* [SOURCE DOCUMENT]:
• • • • • • •

# Facing big loss on investment property



## Floorboard (7 Mar 2011)

I bought a Section 23 in 2006 for €455k. I got a 100% mortgage from Bank of Scotland at ECB + 1.35%. It's interest only for 20 years. It's rented out at €900 per month. I reckon it's probably worth only €200k now and I want to get shut of it. I am 54 years old and don't want this hanging over me until I am 70.  I also got the VAT back, so you could say that I have a VAT loan of €54k. 

My home is worth €300k and my mortgage is €150k. That is also with Bank of Scotland and cross secured on the apartment. 

So, I have properties worth €500k and loans of €600k. So I am in serious long-term trouble. 

Can I sell the apartment and transfer the remainder of the mortgage to my house? 
Would Bank of Scotland agree to writing off some of the mortgage? 

The outlook is very dark for me. When I retire at 65, I will probably be still in a position where the loan equals the the value of the property and I will have no way of paying it off.


----------



## Brendan Burgess (8 Mar 2011)

Hi Floorboard

I don't know if it's any consolation to you but many people are in a much worse position than you are. 

As of now, you are in negative equity on the apartment and you are right to regret buying it. But the rental income of €10,800 covers the interest cost of €10,700. So your cash flow is not being affected too much by it. 

You have a cheap tracker.
You have an interest only loan for another 16 years

Others are paying 6% interest and they have to make capital repayments. These people have an immediate and serious problem to deal with. In comparison, you are very lucky. 

You are right to be thinking about solutions now, but you should not be doing your head in over it. 

I don't think that Bank of Scotland will allow you sell the apartment, but it's worth asking them. There has been some talk about them doing deals on investment properties. They are trying to exit the Irish market and they might do something. 

If house prices fall further, you would be better off selling your investment now. 

Against that, _if _house prices increase over the long-term, you are better off owning €500k worth of property than €300k worth. 

It's a tough situation to be in. However, it's manageable for the moment at least.


----------



## Knuttell (8 Mar 2011)

Just be aware that disposal of a sec 23 inside 10 years from date of purchase is subject to clawback of all allowance offset against rental income,just in case you were not aware of it...not wanting to add to your worries.


----------



## Brendan Burgess (9 Mar 2011)

Knuttell said:


> Just be aware that disposal of a sec 23 inside 10 years from date of purchase is subject to clawback of all allowance offset against rental income,just in case you were not aware of it...not wanting to add to your worries.



Knuttell

Good point. Never thought of that. I am not really familiar with Section 23. Has Floorboard benefitted from Section 23 as he appears to have no other rental income?  He would have set the interest payment against the rental income, so would it not be more or less the same as an ordinary investment?

• • • • • • •

* [DATA ENTRIES]:
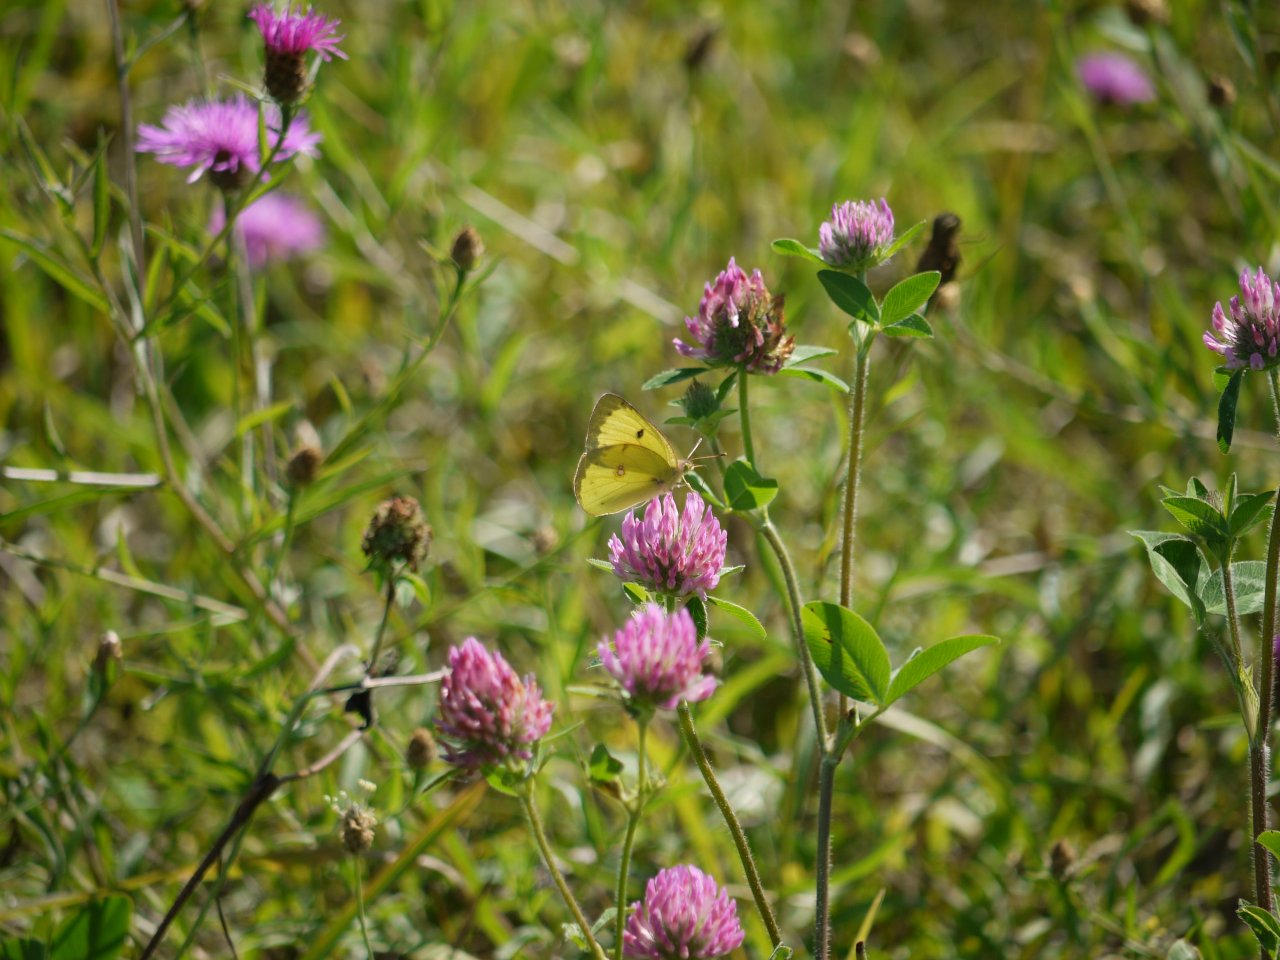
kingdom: Animalia
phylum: Arthropoda
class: Insecta
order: Lepidoptera
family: Pieridae
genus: Colias
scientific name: Colias philodice
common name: Clouded Sulphur
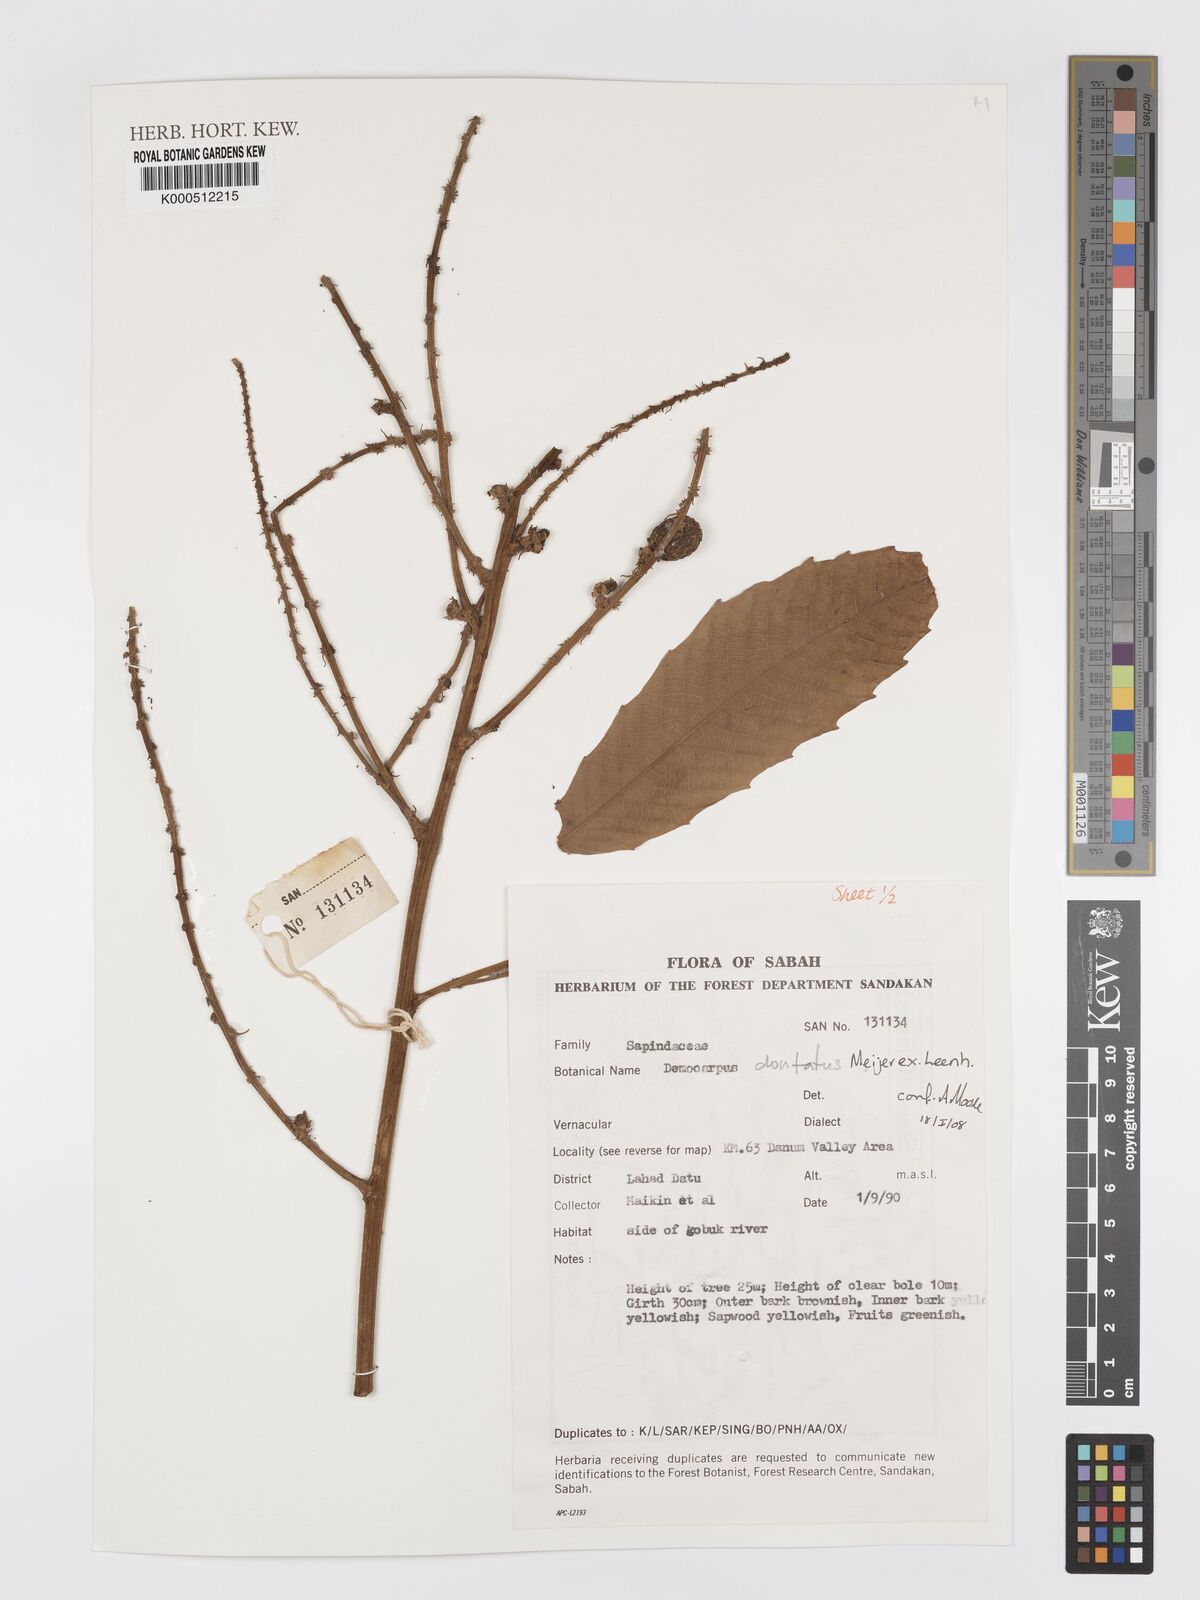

• • • • • • •

* [TASK 1]:
List every euro amount given in the post by Floorboard dated 7 Mar 2011 in the forum thread.
* [TASK 2]:
Based on the forum thread, does each statement agree with it? Answer yes or no for each, and quote the words that decide it.
(a) Floorboard's apartment is rented out at €900 per month.
(b) Brendan Burgess expects Bank of Scotland to let Floorboard sell the apartment.
(c) Knuttell says the clawback applies to disposal of a Section 23 property within five years of purchase.
* [TASK 3]:
Quote the forum thread from "I don't know" up to and including "a cheap tracker.".

* [TASK RESPONSE 1]:
- €455k
- €900
- €200k
- €54k
- €300k
- €150k
- €500k
- €600k

* [TASK RESPONSE 2]:
(a) Yes: "It's rented out at €900 per month."
(b) No: "I don't think that Bank of Scotland will allow you sell the apartment"
(c) No: "disposal of a sec 23 inside 10 years from date of purchase is subject to clawback of all allowance offset against rental income"

* [TASK RESPONSE 3]:
I don't know if it's any consolation to you but many people are in a much worse position than you are. 

As of now, you are in negative equity on the apartment and you are right to regret buying it. But the rental income of €10,800 covers the interest cost of €10,700. So your cash flow is not being affected too much by it. 

You have a cheap tracker.